Exercise materials: Begin
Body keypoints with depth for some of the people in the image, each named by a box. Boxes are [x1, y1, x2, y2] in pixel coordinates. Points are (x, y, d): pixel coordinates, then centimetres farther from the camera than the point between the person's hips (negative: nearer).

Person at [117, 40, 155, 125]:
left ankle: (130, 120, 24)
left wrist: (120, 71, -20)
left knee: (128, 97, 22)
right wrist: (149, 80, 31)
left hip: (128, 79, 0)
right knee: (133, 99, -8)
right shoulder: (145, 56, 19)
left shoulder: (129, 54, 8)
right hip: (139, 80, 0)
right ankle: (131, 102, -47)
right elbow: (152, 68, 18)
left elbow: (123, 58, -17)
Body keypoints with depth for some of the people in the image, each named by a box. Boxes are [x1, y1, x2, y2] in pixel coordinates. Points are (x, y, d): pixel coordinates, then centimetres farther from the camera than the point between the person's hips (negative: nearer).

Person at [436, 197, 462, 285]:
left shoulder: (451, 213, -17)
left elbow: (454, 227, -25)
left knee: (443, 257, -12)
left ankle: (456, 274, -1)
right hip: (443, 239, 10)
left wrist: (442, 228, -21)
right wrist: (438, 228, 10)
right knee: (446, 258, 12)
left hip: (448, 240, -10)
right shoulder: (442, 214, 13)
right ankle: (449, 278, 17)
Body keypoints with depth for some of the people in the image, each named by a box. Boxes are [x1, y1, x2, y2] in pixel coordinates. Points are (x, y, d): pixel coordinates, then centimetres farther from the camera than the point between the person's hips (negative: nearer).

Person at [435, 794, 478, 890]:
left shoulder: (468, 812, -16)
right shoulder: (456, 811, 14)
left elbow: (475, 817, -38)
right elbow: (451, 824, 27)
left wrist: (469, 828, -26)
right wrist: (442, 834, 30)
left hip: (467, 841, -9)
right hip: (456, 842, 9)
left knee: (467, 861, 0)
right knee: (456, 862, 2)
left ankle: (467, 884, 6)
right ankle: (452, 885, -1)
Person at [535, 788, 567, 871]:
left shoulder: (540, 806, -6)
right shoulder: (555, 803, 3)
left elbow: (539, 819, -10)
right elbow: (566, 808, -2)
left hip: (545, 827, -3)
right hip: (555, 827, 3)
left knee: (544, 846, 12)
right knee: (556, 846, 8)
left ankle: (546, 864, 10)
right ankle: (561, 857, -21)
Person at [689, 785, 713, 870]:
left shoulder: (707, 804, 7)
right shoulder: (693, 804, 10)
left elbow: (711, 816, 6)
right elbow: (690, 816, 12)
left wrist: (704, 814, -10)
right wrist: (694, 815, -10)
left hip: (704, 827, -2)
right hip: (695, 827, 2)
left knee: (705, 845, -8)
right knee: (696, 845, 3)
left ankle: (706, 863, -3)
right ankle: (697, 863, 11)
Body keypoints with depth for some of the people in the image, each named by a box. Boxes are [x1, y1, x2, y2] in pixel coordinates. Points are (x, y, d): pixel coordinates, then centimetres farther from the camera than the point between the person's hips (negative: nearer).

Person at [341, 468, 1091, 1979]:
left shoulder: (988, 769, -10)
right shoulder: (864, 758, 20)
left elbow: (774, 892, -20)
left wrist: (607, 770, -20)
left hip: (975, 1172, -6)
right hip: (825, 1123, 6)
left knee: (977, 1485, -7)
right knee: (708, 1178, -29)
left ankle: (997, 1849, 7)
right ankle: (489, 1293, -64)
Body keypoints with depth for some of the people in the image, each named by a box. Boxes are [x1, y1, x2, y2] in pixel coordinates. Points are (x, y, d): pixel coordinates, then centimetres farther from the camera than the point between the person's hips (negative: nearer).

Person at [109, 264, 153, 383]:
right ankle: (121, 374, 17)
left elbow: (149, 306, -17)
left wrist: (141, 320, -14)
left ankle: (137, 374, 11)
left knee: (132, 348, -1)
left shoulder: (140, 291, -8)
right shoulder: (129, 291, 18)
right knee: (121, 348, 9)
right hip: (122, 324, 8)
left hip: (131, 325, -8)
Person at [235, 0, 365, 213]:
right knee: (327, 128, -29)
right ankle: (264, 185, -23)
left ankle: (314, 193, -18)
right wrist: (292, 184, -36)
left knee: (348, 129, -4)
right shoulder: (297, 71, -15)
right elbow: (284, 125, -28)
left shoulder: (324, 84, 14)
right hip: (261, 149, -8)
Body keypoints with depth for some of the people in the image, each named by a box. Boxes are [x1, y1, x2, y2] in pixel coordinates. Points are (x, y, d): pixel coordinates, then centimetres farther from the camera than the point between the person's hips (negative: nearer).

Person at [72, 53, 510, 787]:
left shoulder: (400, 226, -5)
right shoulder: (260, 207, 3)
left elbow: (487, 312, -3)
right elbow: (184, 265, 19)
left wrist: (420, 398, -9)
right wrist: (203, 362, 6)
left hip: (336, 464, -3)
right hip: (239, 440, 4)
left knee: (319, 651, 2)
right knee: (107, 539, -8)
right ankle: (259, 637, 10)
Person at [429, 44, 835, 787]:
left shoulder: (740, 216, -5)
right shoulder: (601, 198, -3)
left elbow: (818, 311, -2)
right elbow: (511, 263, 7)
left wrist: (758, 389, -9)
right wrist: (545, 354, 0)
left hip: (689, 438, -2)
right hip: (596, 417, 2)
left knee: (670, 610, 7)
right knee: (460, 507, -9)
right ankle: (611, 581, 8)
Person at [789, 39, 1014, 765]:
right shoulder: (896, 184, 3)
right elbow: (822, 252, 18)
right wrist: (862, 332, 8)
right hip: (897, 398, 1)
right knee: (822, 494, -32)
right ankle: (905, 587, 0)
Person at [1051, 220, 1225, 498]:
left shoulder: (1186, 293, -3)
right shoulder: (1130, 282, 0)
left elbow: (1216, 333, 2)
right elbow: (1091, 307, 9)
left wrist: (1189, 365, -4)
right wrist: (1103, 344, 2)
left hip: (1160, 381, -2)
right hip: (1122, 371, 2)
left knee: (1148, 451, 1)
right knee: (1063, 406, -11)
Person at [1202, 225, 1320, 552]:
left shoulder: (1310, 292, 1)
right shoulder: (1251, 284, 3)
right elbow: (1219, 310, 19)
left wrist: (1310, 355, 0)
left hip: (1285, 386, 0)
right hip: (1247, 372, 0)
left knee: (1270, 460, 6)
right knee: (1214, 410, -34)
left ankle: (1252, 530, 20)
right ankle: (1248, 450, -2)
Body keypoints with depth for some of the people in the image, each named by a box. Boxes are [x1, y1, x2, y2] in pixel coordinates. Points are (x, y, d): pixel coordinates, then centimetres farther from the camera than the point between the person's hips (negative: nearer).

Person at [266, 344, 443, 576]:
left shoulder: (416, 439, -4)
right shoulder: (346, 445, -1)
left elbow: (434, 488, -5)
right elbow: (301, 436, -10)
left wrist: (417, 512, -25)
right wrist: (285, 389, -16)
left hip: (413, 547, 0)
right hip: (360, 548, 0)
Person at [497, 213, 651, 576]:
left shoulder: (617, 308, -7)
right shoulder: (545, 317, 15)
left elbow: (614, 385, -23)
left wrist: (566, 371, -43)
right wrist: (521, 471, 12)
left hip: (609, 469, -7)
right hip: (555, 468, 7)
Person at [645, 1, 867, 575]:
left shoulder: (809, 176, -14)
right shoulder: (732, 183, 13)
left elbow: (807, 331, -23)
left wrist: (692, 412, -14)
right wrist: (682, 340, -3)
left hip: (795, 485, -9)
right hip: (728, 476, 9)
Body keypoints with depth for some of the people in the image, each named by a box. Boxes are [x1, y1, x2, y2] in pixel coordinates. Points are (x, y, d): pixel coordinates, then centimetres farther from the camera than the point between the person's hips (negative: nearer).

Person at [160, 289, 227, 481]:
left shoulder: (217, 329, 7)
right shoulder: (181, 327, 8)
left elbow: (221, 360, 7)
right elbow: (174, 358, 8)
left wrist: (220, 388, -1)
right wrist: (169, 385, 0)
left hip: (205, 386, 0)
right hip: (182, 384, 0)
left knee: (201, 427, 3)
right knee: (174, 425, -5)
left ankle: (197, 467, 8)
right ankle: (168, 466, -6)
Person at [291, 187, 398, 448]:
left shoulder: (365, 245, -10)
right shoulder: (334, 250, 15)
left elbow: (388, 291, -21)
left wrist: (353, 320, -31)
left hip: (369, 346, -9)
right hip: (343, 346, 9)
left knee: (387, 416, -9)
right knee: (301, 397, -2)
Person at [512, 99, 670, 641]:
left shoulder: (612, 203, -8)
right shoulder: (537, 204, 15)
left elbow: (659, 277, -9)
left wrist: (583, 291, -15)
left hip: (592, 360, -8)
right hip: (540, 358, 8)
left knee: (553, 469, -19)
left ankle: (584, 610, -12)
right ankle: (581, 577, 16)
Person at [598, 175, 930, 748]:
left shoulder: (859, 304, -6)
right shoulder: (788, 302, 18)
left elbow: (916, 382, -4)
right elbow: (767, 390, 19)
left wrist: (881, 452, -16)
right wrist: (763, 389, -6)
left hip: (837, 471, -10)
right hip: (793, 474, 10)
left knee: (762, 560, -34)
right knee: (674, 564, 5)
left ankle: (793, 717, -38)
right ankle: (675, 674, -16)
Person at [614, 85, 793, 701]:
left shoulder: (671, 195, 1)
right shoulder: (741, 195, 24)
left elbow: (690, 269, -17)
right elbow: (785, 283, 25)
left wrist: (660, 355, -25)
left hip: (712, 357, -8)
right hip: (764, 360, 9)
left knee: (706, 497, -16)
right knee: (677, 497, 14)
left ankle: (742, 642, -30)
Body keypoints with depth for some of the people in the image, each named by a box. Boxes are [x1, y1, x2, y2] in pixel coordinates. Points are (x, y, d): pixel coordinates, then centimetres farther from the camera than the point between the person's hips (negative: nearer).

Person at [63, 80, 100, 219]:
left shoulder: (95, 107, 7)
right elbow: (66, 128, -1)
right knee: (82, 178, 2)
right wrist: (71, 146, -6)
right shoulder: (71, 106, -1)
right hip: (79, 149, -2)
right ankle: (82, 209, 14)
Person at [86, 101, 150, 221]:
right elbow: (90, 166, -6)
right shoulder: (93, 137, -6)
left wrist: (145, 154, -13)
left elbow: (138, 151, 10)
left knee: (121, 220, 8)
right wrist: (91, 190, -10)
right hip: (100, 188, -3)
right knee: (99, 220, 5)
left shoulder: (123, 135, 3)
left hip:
Exercise materials: End
What is required:
Lines to set down from above: the line with "left elbow: (149, 306, -17)", the line with "right wrist: (292, 184, -36)", and every line between, each exactly as written.

Answer to the exercise:
left elbow: (149, 306, -17)
left wrist: (141, 320, -14)
left ankle: (137, 374, 11)
left knee: (132, 348, -1)
left shoulder: (140, 291, -8)
right shoulder: (129, 291, 18)
right knee: (121, 348, 9)
right hip: (122, 324, 8)
left hip: (131, 325, -8)
Person at [235, 0, 365, 213]:
right knee: (327, 128, -29)
right ankle: (264, 185, -23)
left ankle: (314, 193, -18)
right wrist: (292, 184, -36)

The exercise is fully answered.